While the bill, the Regenerative Medicine Promotion Act (RMPA) of 2014, does not define the term "Regenerative medicine," it is defined by the National Institutes of Health as, "the process of creating living, functional tissues to repair or replace tissue or organ function lost due to age, disease, damage, or congenital defects."
The sponsors of the RMPA say they hope advancements in regenerative medicine might allow scientists to grow new organs and tissues, treat a wide range of diseases and conditions, and even heal paralyzed patients or soldiers with catastrophic wounds suffered in battle.
A national strategy, the bill's sponsors wrote, "is critical to ensure that this technology fulfills its potential to cure and treat diseases and disabilities, reduce overall health spending, and promote economic growth."
Devising a National Strategy
The bill looks to establish such a strategy in three ways: Through grants for research, the coordination of federal efforts and a new focus on regulation at FDA.
For example, FDA would hold a seat on a new "Regenerative Medicine Coordinating Council," which would be charged with preparing recommendations on a national strategy on regenerative medicine, including the development of drugs, biological products, medical devices and biomaterials.
Those products are all ultimately regulated by FDA, and so the council would also be charged with recommending ways FDA's regulatory processes could be improved to accommodate safe and effective regenerative medicine products.
The RMPA also calls for the involvement of the Cures Acceleration Network (CAN) in advancing regenerative medicine. CAN was formed in 2010 under the Patient Protection and Affordable Care Act (PPACA, or "Obamacare"), and is a sub-unit of NIH. As envisioned by NIH and legislators, it is supposed to be a research accelerator, awarding grants to seed outside investment in tools that can help accelerate product development.

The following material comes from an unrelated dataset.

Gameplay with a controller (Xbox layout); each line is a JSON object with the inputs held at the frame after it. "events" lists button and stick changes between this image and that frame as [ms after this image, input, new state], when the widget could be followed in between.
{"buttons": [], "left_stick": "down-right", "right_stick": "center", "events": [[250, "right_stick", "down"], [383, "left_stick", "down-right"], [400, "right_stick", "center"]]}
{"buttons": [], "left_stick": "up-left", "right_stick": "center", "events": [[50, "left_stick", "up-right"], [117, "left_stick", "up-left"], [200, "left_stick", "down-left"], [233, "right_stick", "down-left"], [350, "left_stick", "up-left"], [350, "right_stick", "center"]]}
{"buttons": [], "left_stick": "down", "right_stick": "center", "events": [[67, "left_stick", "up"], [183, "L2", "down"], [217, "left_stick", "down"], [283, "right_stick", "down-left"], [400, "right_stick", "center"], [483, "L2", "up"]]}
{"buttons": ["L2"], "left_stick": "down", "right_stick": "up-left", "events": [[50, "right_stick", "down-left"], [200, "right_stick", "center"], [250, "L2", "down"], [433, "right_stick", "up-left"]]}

The bill would permit CAN to perform clinical trials in support of regenerative medicines pursuing FDA approval under an approved clinical trial application (such as an investigational new drug application or an investigational device exemption).
The RMPA also would permit direct the secretary of the Department of Health and Human Services to direct grants-at his or her own discretion-to FDA in support of regulatory science research related to regenerative medicine, such as the development or evaluation of new tools, methods and standards.
The House version of the bill is co-sponsored by Diana DeGette (D-CO) and Erik Paulsen (R-TX). A companion piece of legislation in the Senate by the same name is sponsored by Sens. Mark Kirk (R-IL) and Barbara Boxer (D-CA).
The bill comes just as the NIH's Center for Regenerative Medicine (CRM) appears to be in disarray following the departure of its leader, Dr. Mahendra Rao. Rao was reportedly frustrated about the lack the center's lack of funding for regenerative medicine projects.